Tender, funny, and achingly sad, The Gargoyle Hunters introduces an extraordinary new novelist.
It's so strange. I just finished the book Greyhound about a 12 year old coming of age on a cross country bus trip. In that book the main character sounded like a 12 year old--the perspective and tone seemed right to me for the age. In this book the character was 13 years old but sounded and behaved as if he was in his mid thirties at least. He was out roaming and vandalizing the city at all hours. He was sarcastic, destructive and profane. Maybe it was the deeply dysfunctional family that brought out the troubled adult in him, but this wasn't a coming of age story. In addition, the book was filled with an amazing collection of unlikable characters.

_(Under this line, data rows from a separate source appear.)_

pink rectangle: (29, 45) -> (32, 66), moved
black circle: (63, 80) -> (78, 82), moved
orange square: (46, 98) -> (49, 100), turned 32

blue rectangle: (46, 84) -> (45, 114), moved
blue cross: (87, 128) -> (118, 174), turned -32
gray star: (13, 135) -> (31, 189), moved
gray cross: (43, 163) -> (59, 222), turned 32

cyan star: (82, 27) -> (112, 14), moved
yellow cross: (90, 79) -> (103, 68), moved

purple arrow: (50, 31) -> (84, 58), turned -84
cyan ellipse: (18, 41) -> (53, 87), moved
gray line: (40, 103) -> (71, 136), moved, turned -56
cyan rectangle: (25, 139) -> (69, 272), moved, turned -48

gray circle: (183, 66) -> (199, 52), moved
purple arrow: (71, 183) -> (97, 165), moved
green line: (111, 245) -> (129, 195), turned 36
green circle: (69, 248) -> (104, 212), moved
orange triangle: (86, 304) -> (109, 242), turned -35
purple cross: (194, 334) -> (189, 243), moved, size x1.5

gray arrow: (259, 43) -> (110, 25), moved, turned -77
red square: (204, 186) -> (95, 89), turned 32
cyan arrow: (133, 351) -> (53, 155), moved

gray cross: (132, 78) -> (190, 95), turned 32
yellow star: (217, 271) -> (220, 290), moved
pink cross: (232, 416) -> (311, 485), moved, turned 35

Plus, I didn't find the story funny in the least. To me it was just really sad. In addition, the mystery it was suggested that the story solved in the description of the book makes no sense. If you research the theft it seems that it was solved in 1974. For me far too much suspension of disbelief was required for this book. It all seemed fantastical and totally improbable and impossible.
Even worse, the author narrated the book and I wonder if this wasn't a mistake and didn't add to the adult feeling and tone of the story. I think a professional narrator might have made a huge difference in the dynamics and the way the characters sounded.

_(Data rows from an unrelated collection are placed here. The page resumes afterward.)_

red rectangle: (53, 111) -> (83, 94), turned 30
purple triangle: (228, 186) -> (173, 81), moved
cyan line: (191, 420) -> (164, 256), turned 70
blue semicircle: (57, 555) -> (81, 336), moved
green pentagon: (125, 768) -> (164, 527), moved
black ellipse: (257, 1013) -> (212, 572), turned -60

All in all this was a disappointment. I wish I hadn't pushed myself to finish this sad book about 1970s New York City and a fractured family falling apart. Two stars only because I stuck with it until the end. Not for me.
13 of 15 people found this review helpful
Would you consider the audio edition of The Gargoyle Hunters to be better than the print version?

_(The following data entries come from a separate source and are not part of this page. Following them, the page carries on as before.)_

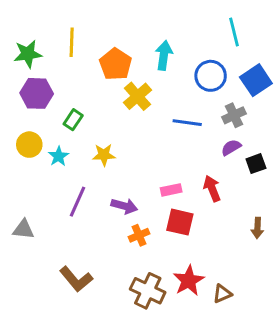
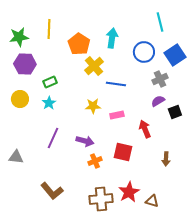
green rectangle: (73, 120) -> (50, 82), turned 32
blue line: (187, 123) -> (116, 84), moved
yellow star: (104, 155) -> (93, 106), moved
cyan star: (59, 156) -> (49, 103), moved
pink rectangle: (171, 190) -> (117, 115), moved
brown arrow: (257, 228) -> (166, 159), moved
brown cross: (148, 291) -> (101, 199), turned -30
brown triangle: (222, 294) -> (152, 201), turned 40

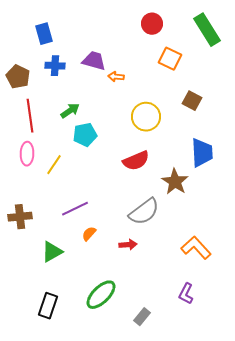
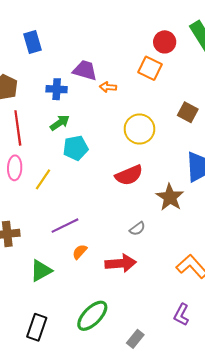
red circle: (152, 24) -> (165, 42), moved
orange square: (170, 59) -> (150, 68), moved
blue cross: (55, 66) -> (57, 89), moved
gray semicircle: (144, 212) -> (137, 229), size x0.5
red arrow: (128, 245) -> (121, 263), size x1.6

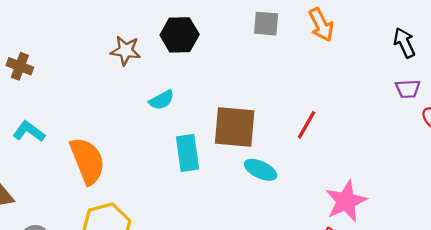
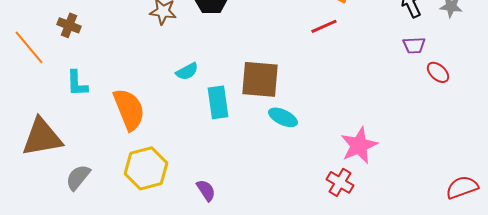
cyan semicircle: (162, 100) -> (187, 71), moved
red line: (307, 125) -> (324, 26), moved, turned 36
cyan L-shape: (29, 132) -> (77, 83), turned -128

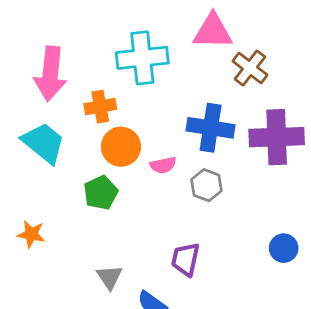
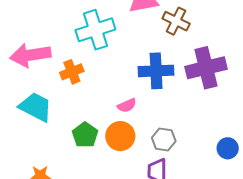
pink arrow: (50, 74) -> (30, 55), turned 87
orange circle: (121, 147) -> (120, 136), moved
gray hexagon: (206, 185) -> (164, 139), moved

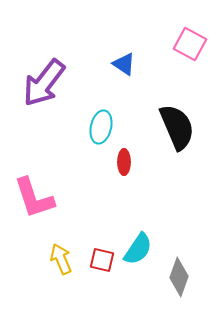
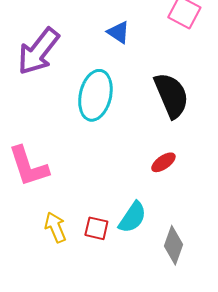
cyan ellipse: (101, 127) -> (95, 95), size x1.5
red ellipse: (124, 162) -> (163, 162), moved, turned 55

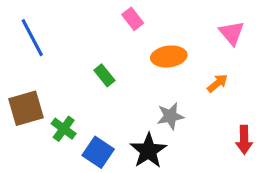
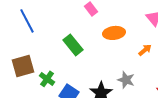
green rectangle: (104, 75) -> (73, 45), size x1.5
gray star: (170, 116) -> (126, 80), moved, turned 30

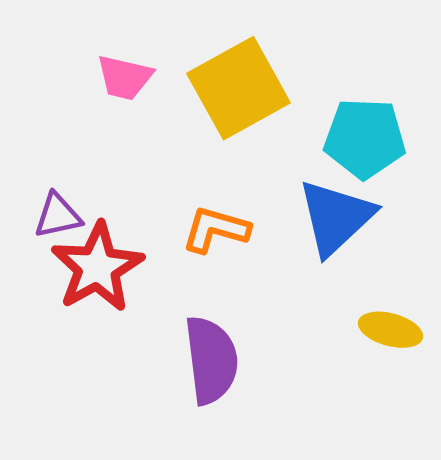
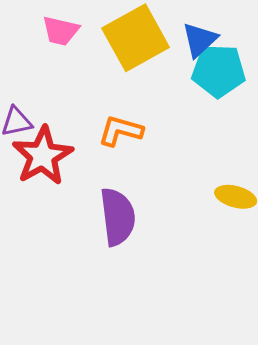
blue triangle: (336, 217) -> (200, 40), moved, size x0.7

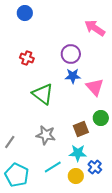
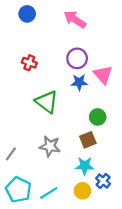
pink arrow: (95, 28) -> (75, 19), moved
pink triangle: (95, 87) -> (103, 75), moved
green circle: (101, 118) -> (98, 117), moved
cyan line: (53, 167) -> (49, 193), moved

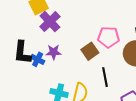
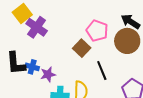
pink pentagon: (109, 37) -> (97, 31), turned 30
purple star: (54, 52) -> (48, 74), moved

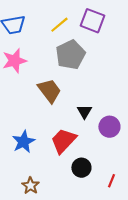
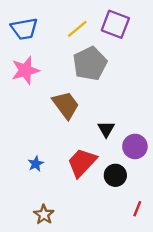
blue star: (23, 142) -> (36, 164), size x0.6
black circle: (81, 168) -> (115, 175), moved

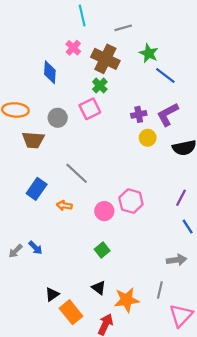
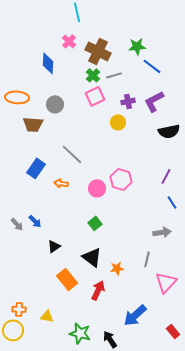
gray line: (123, 28) -> (114, 75), moved
green star: (149, 53) -> (137, 46), turned -30
pink square: (90, 109) -> (95, 96), moved
yellow circle: (148, 138) -> (118, 122), moved
gray arrow: (15, 251) -> (17, 224), turned -88
black triangle: (99, 288) -> (92, 257), size x1.5
black triangle: (52, 294) -> (54, 246), moved
orange star: (127, 300) -> (117, 268), size x0.6

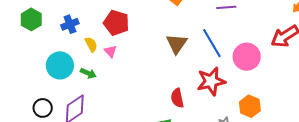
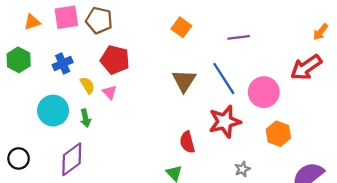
green arrow: (88, 73) -> (85, 118), turned 56
orange hexagon: (250, 106) -> (278, 134), moved
black circle: (43, 108) -> (19, 158), moved

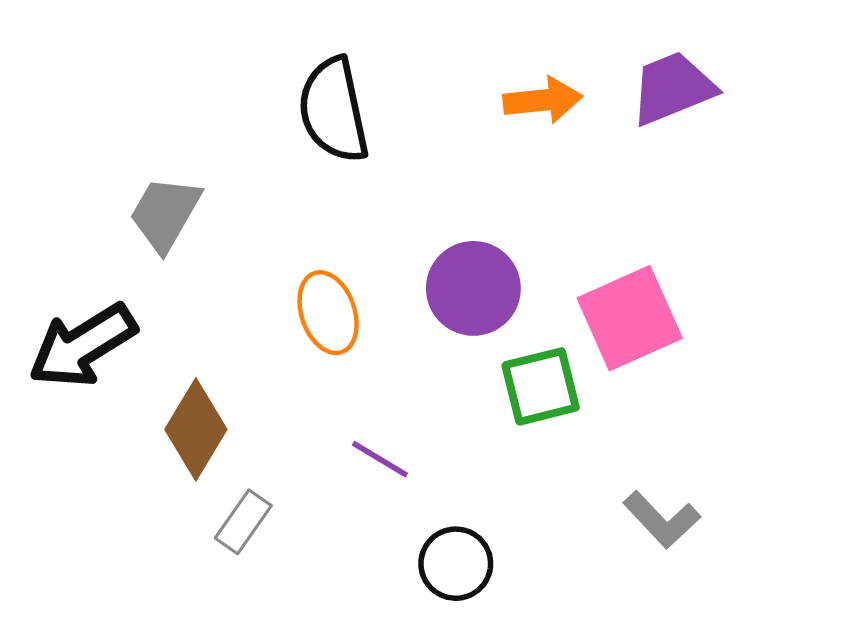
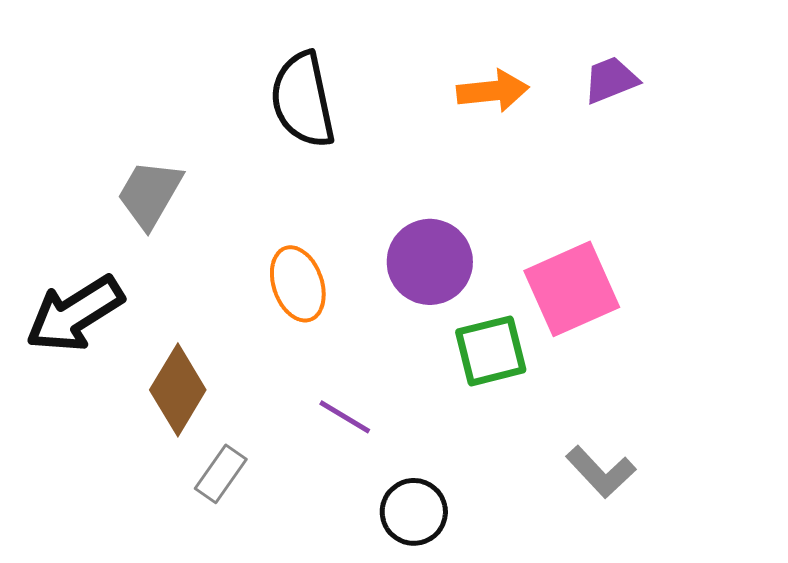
purple trapezoid: (673, 88) -> (611, 80), size x0.7

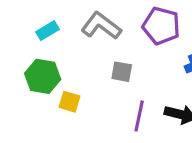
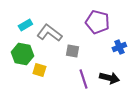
gray L-shape: (101, 26) -> (49, 33), moved
purple line: (139, 116) -> (83, 79), turned -30

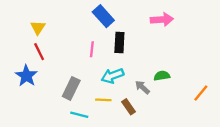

The audible edition of Mr. Gill's adventuresome tale frees you to multi-task and go about your day while keeping pace with his energetic thirteen year old hero. The author's passion for architecture and its elements comes through in his voice and expression as a boy encountering them for the first time. The boy's father salvages architectural elements and it is this dodgy activity that bonds them, but is in no way their salvation.
What was one of the most memorable moments of The Gargoyle Hunters?
There are a number of Harold Lloyd moments. One when our hero, Griffin, in the middle of the night, at great height, is clinging to a spire in an attempt to harvest a gargoyle.
Have you listened to any of John Freeman Gill’s other performances before? How does this one compare?
This was the first performance of his that I've listened to. I can only compare it to other authors. He manages to convey the energy and enthusiasm of his thirteen year old hero consistently, start to finish. His delivery and annunciation are so professional that it's surprising that up until now he worked exclusively in print.
Who was the most memorable character of The Gargoyle Hunters and why?
Griffin is the most memorable and his sister Quigley is also memorable. These adolescents whose needs are barely met by their self-absorbed parents, manage to find their niches and mentors to hone their talents. Their survival is in their own hands.
1 of 3 people found this review helpful
A terrific read for anyone who loves New York and understands the beauty of preservation; filed with vivid descriptions and meaningful prose. A great coming-of-age story narrated by the author himself.
0 of 2 people found this review helpful
I was born in the Bronx and loved this tribute to the city. Maybe a bit draggy at times but overall a nice read.
0 of 2 people found this review helpful
Well written. Lovers of architecture, NYC life and the struggles of broken families will appreciate the writers keen observations.